Add balancer for keys

2025-12-11 06:55:27 +00:00 · 2023-03-07 17:39:01 +08:00 · 2023-03-07 17:39:01 +08:00 · e692e0b228
commit e692e0b228
parent f59da65d82
1 changed files with 17 additions and 1 deletions
--- a/egs/librispeech/ASR/pruned_transducer_stateless7/zipformer.py
+++ b/egs/librispeech/ASR/pruned_transducer_stateless7/zipformer.py
@ -1203,6 +1203,22 @@ class RelPositionMultiheadAttentionWeights(nn.Module):
                                  prob=(0.025, 0.25),
                                  grad_scale=0.025)

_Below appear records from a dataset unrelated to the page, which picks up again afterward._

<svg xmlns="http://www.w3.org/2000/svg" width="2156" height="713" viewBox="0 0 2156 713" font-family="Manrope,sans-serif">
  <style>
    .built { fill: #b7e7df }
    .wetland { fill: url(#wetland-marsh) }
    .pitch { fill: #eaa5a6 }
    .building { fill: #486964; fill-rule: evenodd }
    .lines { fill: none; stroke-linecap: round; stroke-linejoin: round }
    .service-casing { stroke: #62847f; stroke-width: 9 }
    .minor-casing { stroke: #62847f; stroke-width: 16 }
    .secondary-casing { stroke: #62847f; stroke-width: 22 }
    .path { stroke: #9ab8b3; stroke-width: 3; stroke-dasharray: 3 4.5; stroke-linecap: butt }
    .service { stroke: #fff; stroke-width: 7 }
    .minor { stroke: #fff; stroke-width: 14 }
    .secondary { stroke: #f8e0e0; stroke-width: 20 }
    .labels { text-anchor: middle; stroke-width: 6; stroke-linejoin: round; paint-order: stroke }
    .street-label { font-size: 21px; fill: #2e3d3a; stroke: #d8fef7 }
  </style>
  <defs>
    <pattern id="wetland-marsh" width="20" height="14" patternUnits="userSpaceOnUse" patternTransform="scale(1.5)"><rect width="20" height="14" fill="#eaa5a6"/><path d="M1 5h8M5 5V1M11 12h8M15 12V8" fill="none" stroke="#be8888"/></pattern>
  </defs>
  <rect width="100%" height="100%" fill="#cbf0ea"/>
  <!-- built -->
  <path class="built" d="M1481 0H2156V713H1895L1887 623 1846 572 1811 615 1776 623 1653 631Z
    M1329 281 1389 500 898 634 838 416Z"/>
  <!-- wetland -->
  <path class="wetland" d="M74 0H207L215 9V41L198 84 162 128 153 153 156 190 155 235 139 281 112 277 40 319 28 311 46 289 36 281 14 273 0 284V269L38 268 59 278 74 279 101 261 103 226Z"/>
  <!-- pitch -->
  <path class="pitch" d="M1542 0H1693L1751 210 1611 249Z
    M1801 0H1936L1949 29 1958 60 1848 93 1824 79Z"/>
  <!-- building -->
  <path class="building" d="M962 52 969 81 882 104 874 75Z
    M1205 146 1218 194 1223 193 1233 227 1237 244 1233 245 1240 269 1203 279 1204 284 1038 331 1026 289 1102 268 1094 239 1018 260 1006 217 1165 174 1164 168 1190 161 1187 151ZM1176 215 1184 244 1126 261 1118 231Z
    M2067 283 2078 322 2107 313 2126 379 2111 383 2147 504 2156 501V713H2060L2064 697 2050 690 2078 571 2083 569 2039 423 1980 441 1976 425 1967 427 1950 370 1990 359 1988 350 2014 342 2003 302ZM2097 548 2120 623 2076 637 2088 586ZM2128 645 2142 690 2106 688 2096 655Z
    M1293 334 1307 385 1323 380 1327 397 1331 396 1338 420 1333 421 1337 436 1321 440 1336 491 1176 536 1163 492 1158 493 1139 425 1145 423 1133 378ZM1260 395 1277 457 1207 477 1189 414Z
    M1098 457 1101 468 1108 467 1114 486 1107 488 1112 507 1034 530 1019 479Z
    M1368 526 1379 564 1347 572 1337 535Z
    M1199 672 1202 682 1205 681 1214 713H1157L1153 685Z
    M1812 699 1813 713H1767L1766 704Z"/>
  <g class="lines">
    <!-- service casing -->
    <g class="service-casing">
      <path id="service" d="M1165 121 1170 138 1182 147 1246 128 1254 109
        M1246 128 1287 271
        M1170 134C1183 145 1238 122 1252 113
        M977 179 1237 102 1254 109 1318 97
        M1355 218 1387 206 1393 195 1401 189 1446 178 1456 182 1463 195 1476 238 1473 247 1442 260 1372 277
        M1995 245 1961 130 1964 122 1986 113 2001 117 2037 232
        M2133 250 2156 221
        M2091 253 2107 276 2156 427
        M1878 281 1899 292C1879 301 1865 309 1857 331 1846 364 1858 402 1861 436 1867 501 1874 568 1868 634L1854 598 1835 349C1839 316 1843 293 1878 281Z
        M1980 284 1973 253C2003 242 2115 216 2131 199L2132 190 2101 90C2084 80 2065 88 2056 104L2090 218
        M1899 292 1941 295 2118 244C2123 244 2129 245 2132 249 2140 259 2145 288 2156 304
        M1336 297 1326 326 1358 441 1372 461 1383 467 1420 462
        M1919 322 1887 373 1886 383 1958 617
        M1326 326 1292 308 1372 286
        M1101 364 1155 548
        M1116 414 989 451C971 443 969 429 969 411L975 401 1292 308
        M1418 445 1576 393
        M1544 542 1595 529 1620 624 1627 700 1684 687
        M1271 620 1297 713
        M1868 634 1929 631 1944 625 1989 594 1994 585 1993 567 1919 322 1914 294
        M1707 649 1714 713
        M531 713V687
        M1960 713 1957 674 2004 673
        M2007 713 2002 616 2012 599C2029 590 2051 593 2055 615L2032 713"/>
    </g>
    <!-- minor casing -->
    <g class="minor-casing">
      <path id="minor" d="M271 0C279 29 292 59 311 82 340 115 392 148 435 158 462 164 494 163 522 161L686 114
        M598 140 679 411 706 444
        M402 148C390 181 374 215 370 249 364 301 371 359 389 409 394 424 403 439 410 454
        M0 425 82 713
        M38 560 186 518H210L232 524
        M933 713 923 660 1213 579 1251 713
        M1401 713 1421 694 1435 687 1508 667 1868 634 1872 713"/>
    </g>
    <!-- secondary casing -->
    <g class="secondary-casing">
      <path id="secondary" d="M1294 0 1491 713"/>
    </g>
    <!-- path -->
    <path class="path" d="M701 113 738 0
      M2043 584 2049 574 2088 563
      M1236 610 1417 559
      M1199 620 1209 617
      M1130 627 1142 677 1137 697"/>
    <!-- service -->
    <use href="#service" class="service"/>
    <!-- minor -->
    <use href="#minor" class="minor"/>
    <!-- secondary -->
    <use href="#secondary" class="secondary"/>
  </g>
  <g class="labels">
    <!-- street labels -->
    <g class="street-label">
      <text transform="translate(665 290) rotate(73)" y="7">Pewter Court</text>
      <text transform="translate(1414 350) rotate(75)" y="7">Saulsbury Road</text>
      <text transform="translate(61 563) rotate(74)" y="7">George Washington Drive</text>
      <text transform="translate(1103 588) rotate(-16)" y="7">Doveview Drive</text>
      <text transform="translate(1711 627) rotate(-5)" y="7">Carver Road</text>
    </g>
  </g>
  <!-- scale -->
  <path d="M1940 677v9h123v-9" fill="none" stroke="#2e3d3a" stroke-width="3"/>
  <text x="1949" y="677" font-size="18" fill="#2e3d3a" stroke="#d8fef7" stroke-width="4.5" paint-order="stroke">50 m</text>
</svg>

+        # add a balancer for the keys that runs with very small probability, and
+        # tries to enforce that all dimensions have mean around zero.  The
+        # weights produced by this module are invariant to adding a constant to
+        # the keys, so the derivative of the bias is mathematically zero; but
+        # due to how Adam/ScaledAdam work, it can learn a fairly large nonzero
+        # bias because the small numerical roundoff tends to have a non-random
+        # sign.  This module is intended to prevent that.  Use a very small
+        # probability; that should be suffixient to fix the problem.
+        self.balance_keys = Balancer(key_head_dim * num_heads,
+                                     channel_dim=-1,
+                                     min_positive=0.4,
+                                     max_positive=6,
+                                     min_abs=0.0,
+                                     max_abs=100.0,
+                                     prob=0.025)
+

        # linear transformation for positional encoding.
        self.linear_pos = ScaledLinear(pos_dim,
@ -1256,7 +1272,7 @@ class RelPositionMultiheadAttentionWeights(nn.Module):


        q = self.copy_query(q)  # for diagnostics only, does nothing.
-        k = self.whiten_keys(k)  # does nothing in the forward pass.
+        k = self.whiten_keys(self.balance_keys(k))  # does nothing in the forward pass.
        p = self.copy_pos_query(p)  # for diagnostics only, does nothing.